In der globalen und vernetzten Welt von heute ist das literarische Schreiben an jedem Ort möglich. Orte bieten aber auch Anregung, Inspiration und Auseinandersetzung zum Schreiben, in der Vergangenheit noch eher als in der Gegenwart. So ein Ort war und ist Erfurt, macht Manfred Paasch in seiner Spurensuche deutlich.

Der Autor unternimmt drei literarische Spaziergänge durch Erfurt in seinem Buch, das keine Literaturgeschichte sein will, aber ein plaudernder Spaziergang durch die Literatur. Wir erleben lesend 45 Stationen in der Altstadt, eigentlich noch viel mehr, wo Literaten aller Art, vom Wissenschaftler über Geistliche bis hin zu professionellen Schriftstellern lebten, lernten oder liebten, ihre Spuren hinterließen oder Erfurt literarisch verewigten.

Das Autorenverzeichnis bei Paasch umfasst etwa 110 Namen, beginnend bei Anonyma und Diversa, unbekannte, unsichere und mehrfache Autoren, bis zu Sidonia Hedwig Zäunemann, eine Schriftstellerin des 18. Jahrhunderts. Natürlich kommen auch berühmte Schreiber vor. Die Station Hotel "Erfurter Hof" gegenüber dem Hauptbahnhof bringt hintereinander die Namen der Literatur-Nobelpreisträger Thomas Mann und Heinrich Böll ins Gespräch. Die Bezüge sind akribisch recherchiert und dennoch weit hergeholt. Thomas Mann applaudierte dem Hochstapler Harry Domela und dessen Bestseller "Der falsche Prinz", Bölls "Ansichten eines Clowns" beziehen den Bahnhofsvorplatz der Landeshauptstadt in das Geschehen ein.

Natürlich sind die "üblichen Verdächtigen" der Literaturgeschichte vertreten: Goethe, Schiller, Martin Luther, Wieland, aber auch August Bebel, Otto von Bismarck, Wilhelm Liebknecht, Napoleon Bonaparte, Adam Ries und selbst Tacitus mit seiner "Germania".

Zu den Zeitgenossen des 20./21. Jahrhunderts gehören unter anderem Jürgen Becker, Harald Gerlach, Reinhard Lettau. Hier wird ein Problem deutlich. Paasch musste auswählen und weglassen.
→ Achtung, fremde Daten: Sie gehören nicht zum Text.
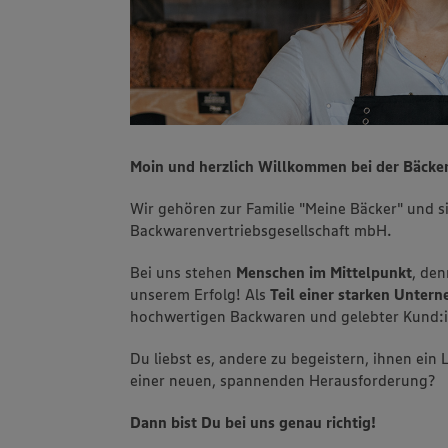
Moin und herzlich Willkommen bei der Bäcker
Wir gehören zur Familie "Meine Bäcker" und s
Backwarenvertriebsgesellschaft mbH.
Bei uns stehen
Menschen im Mittelpunkt
, den
unserem Erfolg! Als
Teil einer starken Unte
hochwertigen Backwaren und gelebter Kund:
Du liebst es, andere zu begeistern, ihnen ein
einer neuen, spannenden Herausforderung?
Dann bist Du bei uns genau richtig!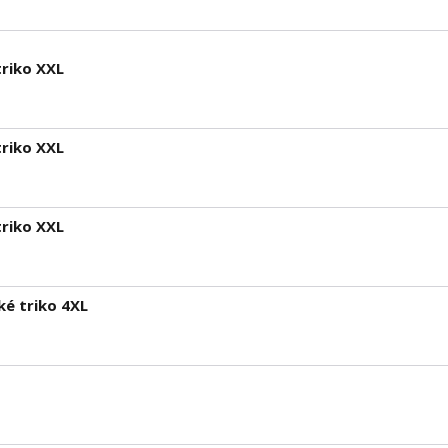
riko XXL
riko XXL
riko XXL
ké triko 4XL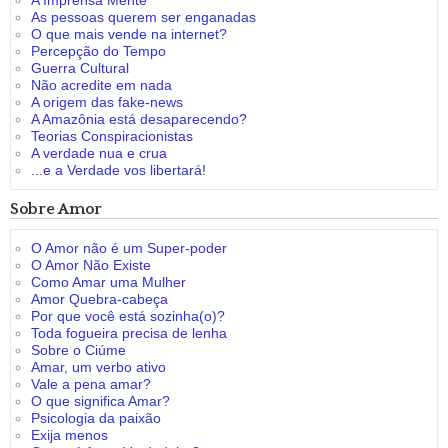
A Imprensa Mente
As pessoas querem ser enganadas
O que mais vende na internet?
Percepção do Tempo
Guerra Cultural
Não acredite em nada
A origem das fake-news
A Amazônia está desaparecendo?
Teorias Conspiracionistas
A verdade nua e crua
...e a Verdade vos libertará!
Sobre Amor
O Amor não é um Super-poder
O Amor Não Existe
Como Amar uma Mulher
Amor Quebra-cabeça
Por que você está sozinha(o)?
Toda fogueira precisa de lenha
Sobre o Ciúme
Amar, um verbo ativo
Vale a pena amar?
O que significa Amar?
Psicologia da paixão
Exija menos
Wer weitere Namen sucht, sollte das Online-Autorenverzeichnis Thüringer Schriftsteller der Literarischen Gesellschaft Thüringen nutzen.

Die Form des "plaudernden Spaziergangs durch die Literatur der Stadt" ist teils vergnüglich und erhellend zu lesen, etwa über den Begründer der äthiopischen Sprachwissenschaft Hiob Ludolf. Durch die Ortsbezogenheit werden andererseits die Biografien der jeweiligen Autoren und ihre Bezüge zu Erfurt bruchstückhaft dargestellt. Das ist leider ein Nachteil des Buches.

Oft erzählt Manfred Paasch bekannte Geschichten über Erfurter Orte: Klöster, Kirchen, historische Gebäude. Die Fotos im Buch sind eine Zumutung: Oft menschenleere Ansichten etwa vom Domplatz, unmotiviert mal Schwarz-Weiß, dann wieder in Farbe, der Name des Fotografen wird verschämt verschwiegen. Wer sich für Literaturgeschichte interessiert, sollte zu dem Buch greifen. Als Lektüre zu Fuß durch Erfurt, als Spaziergang, geht das Konzept nicht auf.

Manfred Paasch: "Literarische Spaziergänge durch Erfurt", Suttonverlag Erfurt 2011, 139 Seiten, 14,95 Euro.